Frau PROF. HERTA FLOR, Neurophysiologin am Zentralinstitut für Seelische Gesundheit in Mannheim, überprüfte, welche Veränderungen im Gehirn von Patienten mit Phantomschmerz auftreten und kam zu folgendem Forschungsergebnis: „Die Hirnareale, die Reize aus Hand und Arm verarbeiten, weiten sich nach der Amputation dieses Körperteils aus. Das bedeutet, dass Reize, die dort ankommen, stärker verarbeitet werden. Der Patient erlebt auch unwesentliche Nervenimpulse als schmerzhaft.“
(Apotheken-Umschau 2003)

Chronische Schmerzen führen offensichtlich auch zu Veränderungen der Nervenzellverbindungen im Gehirn, wodurch die Schmerzempfindung noch begünstigt wird. Wahrscheinlich spielen dabei auch Lernprozesse und das Gedächtnis über den Schmerz eine Rolle, sodass schon ein kleiner Reiz den vollen Schmerz auslöst.
Eine Hinterwurzeldurchschneidung (Rhizotomie) kann therapeutisch zur Beseitigung des Phantomschmerzes angewandt werden, da so sensorische Ausfälle gering sind, aber eine Verdünnung der Erregungsleitung zum Gehirn erfolgt.
Umfangreicher sind die therapeutischen Bemühungen, die Erinnerungen an das verlorene Körperteil zu dämpfen und die sensorischen und motorischen Speicherinhalte des Gehirns von anderen, vorhandenen Körperteilen zu erhöhen.

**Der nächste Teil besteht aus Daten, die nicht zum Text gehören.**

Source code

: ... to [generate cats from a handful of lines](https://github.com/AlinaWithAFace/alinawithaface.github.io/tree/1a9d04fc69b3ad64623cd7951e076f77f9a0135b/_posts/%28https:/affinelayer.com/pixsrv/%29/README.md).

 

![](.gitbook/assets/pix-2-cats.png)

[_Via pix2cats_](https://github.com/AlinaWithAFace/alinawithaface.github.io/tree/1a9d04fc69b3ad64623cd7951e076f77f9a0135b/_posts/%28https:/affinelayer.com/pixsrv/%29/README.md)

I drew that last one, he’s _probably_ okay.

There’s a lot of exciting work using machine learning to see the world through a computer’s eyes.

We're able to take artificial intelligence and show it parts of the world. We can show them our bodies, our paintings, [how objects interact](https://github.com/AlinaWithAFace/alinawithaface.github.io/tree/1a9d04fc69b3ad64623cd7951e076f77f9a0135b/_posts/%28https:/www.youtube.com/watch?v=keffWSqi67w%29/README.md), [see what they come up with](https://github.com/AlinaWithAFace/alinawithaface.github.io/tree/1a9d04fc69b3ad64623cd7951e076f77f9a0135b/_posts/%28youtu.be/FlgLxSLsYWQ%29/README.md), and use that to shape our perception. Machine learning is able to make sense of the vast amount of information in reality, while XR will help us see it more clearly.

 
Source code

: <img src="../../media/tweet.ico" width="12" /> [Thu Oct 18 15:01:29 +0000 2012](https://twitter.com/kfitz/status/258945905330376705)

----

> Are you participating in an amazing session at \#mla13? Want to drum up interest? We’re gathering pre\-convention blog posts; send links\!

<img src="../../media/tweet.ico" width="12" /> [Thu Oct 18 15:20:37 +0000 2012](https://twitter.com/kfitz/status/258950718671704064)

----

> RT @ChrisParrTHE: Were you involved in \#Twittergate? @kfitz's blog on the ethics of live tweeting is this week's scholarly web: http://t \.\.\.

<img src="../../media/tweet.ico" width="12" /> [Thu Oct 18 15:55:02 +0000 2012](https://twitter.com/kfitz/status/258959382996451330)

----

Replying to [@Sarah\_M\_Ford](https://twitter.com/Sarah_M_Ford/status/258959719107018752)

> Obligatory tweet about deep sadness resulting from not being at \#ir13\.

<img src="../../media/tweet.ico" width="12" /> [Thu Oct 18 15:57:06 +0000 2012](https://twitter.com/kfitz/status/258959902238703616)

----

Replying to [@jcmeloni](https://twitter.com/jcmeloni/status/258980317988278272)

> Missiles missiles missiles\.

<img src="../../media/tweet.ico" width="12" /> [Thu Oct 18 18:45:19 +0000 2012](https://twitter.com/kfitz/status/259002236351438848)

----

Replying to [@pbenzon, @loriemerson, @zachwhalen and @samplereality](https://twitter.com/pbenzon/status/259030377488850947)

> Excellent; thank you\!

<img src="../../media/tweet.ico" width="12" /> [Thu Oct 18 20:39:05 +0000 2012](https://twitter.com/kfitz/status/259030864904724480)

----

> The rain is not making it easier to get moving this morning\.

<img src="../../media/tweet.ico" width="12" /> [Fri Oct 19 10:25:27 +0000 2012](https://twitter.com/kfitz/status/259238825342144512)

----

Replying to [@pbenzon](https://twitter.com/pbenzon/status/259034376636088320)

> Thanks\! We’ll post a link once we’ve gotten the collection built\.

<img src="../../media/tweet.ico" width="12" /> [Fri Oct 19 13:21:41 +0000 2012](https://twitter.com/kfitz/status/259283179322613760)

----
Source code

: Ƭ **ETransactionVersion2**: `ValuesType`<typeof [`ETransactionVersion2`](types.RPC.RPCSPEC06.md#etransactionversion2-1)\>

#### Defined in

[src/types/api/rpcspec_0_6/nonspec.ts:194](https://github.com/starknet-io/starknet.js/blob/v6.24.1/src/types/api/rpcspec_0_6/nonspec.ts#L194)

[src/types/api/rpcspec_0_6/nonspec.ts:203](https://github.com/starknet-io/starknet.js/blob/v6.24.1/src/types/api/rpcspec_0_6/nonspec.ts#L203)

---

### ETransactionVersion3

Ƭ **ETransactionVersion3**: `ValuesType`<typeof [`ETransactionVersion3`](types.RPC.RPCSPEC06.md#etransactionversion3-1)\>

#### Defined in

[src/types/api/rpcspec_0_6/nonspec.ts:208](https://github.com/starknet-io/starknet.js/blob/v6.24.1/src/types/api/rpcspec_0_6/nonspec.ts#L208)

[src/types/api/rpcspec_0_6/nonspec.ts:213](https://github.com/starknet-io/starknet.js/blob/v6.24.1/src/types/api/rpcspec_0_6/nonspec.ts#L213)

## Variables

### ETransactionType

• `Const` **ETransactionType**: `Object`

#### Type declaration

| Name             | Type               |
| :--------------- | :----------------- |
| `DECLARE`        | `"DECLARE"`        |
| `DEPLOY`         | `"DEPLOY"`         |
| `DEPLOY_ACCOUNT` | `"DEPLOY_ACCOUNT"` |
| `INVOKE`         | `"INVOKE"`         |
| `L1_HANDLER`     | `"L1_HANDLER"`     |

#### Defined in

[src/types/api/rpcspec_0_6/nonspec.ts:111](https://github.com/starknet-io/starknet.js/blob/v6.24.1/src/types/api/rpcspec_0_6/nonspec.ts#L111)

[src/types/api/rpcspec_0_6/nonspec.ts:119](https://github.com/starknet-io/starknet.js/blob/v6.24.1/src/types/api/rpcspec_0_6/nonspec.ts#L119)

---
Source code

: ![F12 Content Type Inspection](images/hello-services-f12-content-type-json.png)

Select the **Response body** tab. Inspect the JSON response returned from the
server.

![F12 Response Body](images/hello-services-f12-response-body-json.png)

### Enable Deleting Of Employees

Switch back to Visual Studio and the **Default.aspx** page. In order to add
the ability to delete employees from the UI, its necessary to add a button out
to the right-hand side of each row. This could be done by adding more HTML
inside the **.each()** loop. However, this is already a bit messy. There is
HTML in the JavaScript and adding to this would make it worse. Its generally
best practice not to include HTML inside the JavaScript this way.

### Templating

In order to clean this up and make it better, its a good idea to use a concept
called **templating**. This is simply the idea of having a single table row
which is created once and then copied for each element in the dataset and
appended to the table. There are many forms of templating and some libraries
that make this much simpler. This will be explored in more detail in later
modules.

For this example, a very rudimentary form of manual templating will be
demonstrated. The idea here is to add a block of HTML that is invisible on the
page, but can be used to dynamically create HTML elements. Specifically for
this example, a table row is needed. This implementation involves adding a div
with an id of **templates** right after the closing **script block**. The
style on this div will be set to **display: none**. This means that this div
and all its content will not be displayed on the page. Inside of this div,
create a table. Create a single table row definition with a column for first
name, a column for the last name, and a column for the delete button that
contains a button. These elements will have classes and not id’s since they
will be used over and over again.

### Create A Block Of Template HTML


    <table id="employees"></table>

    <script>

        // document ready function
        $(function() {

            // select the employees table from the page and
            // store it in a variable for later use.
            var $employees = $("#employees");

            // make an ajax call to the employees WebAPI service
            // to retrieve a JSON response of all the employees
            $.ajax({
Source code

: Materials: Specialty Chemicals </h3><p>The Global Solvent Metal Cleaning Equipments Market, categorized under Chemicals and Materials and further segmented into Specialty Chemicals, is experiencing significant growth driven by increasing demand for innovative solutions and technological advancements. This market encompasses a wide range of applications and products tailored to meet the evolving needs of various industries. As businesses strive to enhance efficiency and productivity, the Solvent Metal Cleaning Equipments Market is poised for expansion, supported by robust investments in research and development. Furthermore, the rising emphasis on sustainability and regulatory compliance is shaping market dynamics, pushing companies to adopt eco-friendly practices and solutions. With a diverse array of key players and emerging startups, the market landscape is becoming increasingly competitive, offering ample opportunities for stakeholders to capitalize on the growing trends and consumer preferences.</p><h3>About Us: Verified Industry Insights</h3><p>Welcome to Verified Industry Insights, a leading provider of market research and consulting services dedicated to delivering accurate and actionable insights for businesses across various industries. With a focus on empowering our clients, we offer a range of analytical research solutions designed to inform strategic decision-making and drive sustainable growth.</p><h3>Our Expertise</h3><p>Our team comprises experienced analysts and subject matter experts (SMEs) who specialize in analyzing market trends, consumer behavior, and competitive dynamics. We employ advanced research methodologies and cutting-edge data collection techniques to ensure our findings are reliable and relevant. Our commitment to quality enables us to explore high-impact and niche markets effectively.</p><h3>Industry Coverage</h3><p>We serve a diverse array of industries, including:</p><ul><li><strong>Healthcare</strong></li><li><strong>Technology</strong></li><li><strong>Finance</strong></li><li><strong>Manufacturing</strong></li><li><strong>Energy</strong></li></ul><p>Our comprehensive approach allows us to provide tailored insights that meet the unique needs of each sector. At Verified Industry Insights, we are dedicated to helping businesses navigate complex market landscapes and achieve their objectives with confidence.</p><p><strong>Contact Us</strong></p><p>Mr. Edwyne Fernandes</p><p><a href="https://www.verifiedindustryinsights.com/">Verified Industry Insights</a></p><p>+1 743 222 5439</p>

Ein Phantomschmerz setzt nicht nur den (Teil-)Verlust einer Extremität voraus. Er kann auch bei einer Unterbrechung der Nervenverbindungen auftreten, so z. B. nach einem unfallbedingten Ausriss des Armnervengeflechts an der Halswirbelsäule oder einer Querschnittsverletzung, bei sonst unversehrtem Körper. Zur Unterscheidung verwendet man in diesen Fällen den Begriff „Deafferenzierungsschmerz“.

Stand: 2010
Dieser Text befindet sich in redaktioneller Bearbeitung.